An object store for variable-sized objects, which has small internal-memory space usage and still guarantees a limited number of external IO operations. For a given parameter a, the internal memory space usage is 2 + log(a) bits per block. Queries for objects of size |x| take constant time and fetch 1 + |x|/B + 1/a blocks from external memory.
Add the following to your CMakeLists.txt
.
add_subdirectory(path/to/PaCHash)
target_link_libraries(YourTarget PRIVATE PaCHash)
git clone --recursive [email protected]:ByteHamster/PaCHash.git
mkdir PaCHash/build
cd PaCHash/build
cmake -DCMAKE_BUILD_TYPE=Release ..
make -j
Alternative methods are implemented for benchmarking. You can find the full benchmark scripts in an independent repository: https://github.com/ByteHamster/PaCHash-Experiments
Method | External memory utilization | Internal memory usage | IOs per query |
---|---|---|---|
PaCHash | 100% | ~6 bits/page | 1 (variable size) |
Separator Hashing | Up to 98%¹ | ~6 bits/page | 1 |
Cuckoo Hashing | Up to 98%¹ | Constant | 2 parallel |
¹ Depending on the input distribution. The methods are originally designed for fixed size objects. Adversarial input can therefore bring the utilization down to 51% or even make construction impossible.

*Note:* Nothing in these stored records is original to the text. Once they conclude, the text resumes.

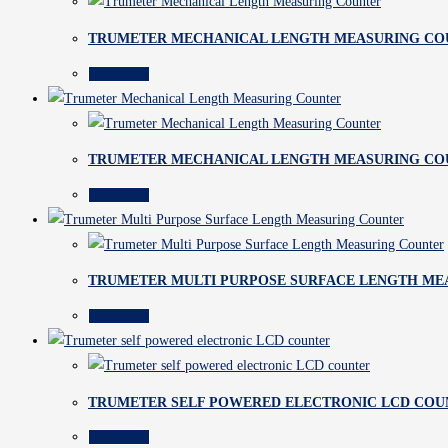
TRUMETER MECHANICAL LENGTH MEASURING CO
Read more
TRUMETER MECHANICAL LENGTH MEASURING CO
Read more
TRUMETER MULTI PURPOSE SURFACE LENGTH ME
Read more
TRUMETER SELF POWERED ELECTRONIC LCD COU
Read more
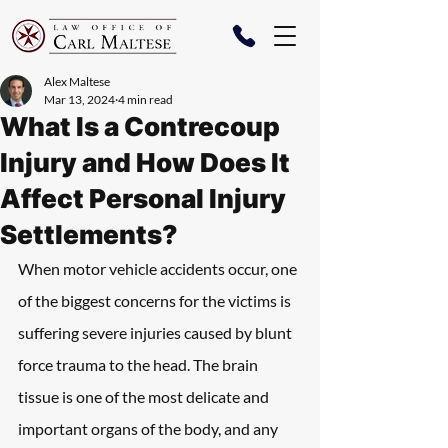
Alex Maltese
Mar 13, 2024
4 min read
What Is a Contrecoup
Injury and How Does It
Affect Personal Injury
Settlements?
When motor vehicle accidents occur, one 
of the biggest concerns for the victims is 
suffering severe injuries caused by blunt 
force trauma to the head. The brain 
tissue is one of the most delicate and 
important organs of the body, and any 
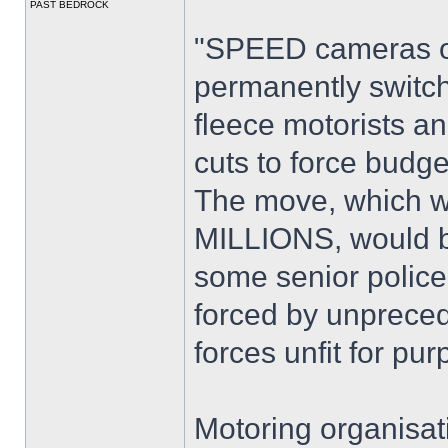
PAST BEDROCK
"SPEED cameras on
permanently switc
fleece motorists 
cuts to force budge
The move, which wo
MILLIONS, would ba
some senior police 
forced by unpreced
forces unfit for pur
Motoring organisat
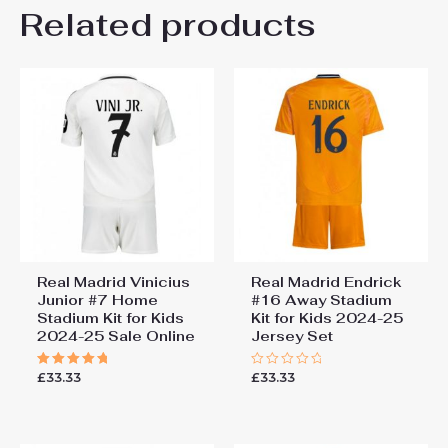
Kids Size
Related products
24# 8-9 years 135-145cm,
Be the first to review “Bayer
26# 10-11 years 145-
155cm, 28# 12-13 years
Leverkusen Edmond
155-165cm
Tapsoba #12 Cheap Home
Stadium Football kit kids
2025-26 Sale (+ pants)”
You must be
logged in
to post a review.
Real Madrid Vinicius
Real Madrid Endrick
Junior #7 Home
#16 Away Stadium
Stadium Kit for Kids
Kit for Kids 2024-25
2024-25 Sale Online
Jersey Set
£
33.33
£
33.33
Rated
Rated
5.00
0
out of 5
out
of
5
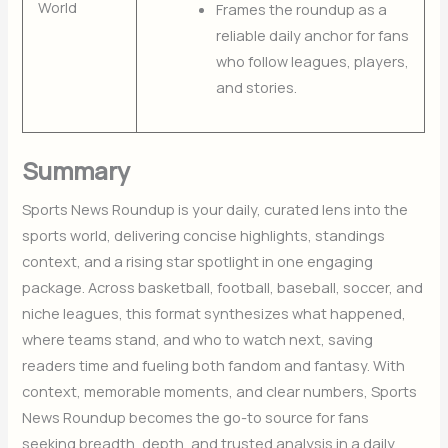
World
Frames the roundup as a
reliable daily anchor for fans
who follow leagues, players,
and stories.
Summary
Sports News Roundup is your daily, curated lens into the
sports world, delivering concise highlights, standings
context, and a rising star spotlight in one engaging
package. Across basketball, football, baseball, soccer, and
niche leagues, this format synthesizes what happened,
where teams stand, and who to watch next, saving
readers time and fueling both fandom and fantasy. With
context, memorable moments, and clear numbers, Sports
News Roundup becomes the go-to source for fans
seeking breadth, depth, and trusted analysis in a daily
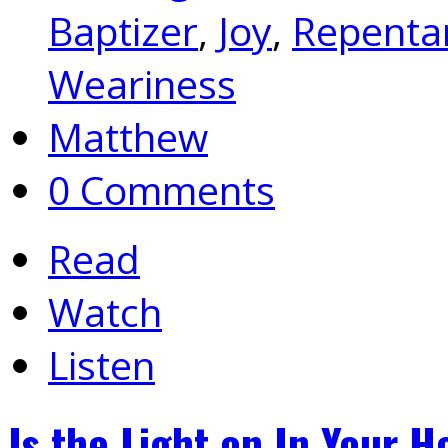
Baptizer
,
Joy
,
Repenta
Weariness
Matthew
0 Comments
Read
Watch
Listen
Is the Light on In Your 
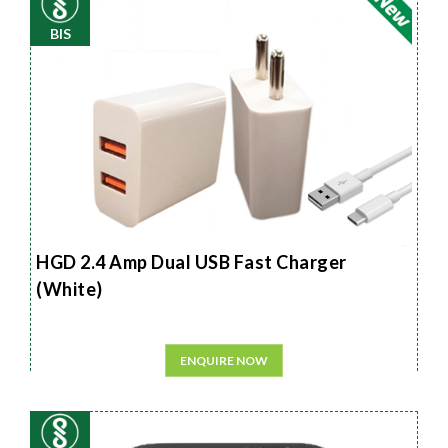
BIS
HGD 2.4 Amp Dual USB Fast Charger
(White)
ENQUIRE NOW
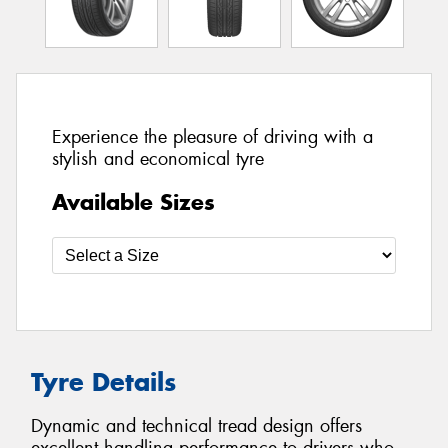
Experience the pleasure of driving with a
stylish and economical tyre
Available Sizes
Tyre Details
Dynamic and technical tread design offers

This code is licensed under the GPLv3. If you use the project in an academic context or publication, please cite our paper:
@inproceedings{kurpicz2023pachash,
author = {Florian Kurpicz and
Hans{-}Peter Lehmann and
Peter Sanders},
title = {PaCHash: Packed and Compressed Hash Tables},
booktitle = {{ALENEX}},
pages = {162--175},
publisher = {{SIAM}},
year = {2023},
doi = {10.1137/1.9781611977561.CH14}
}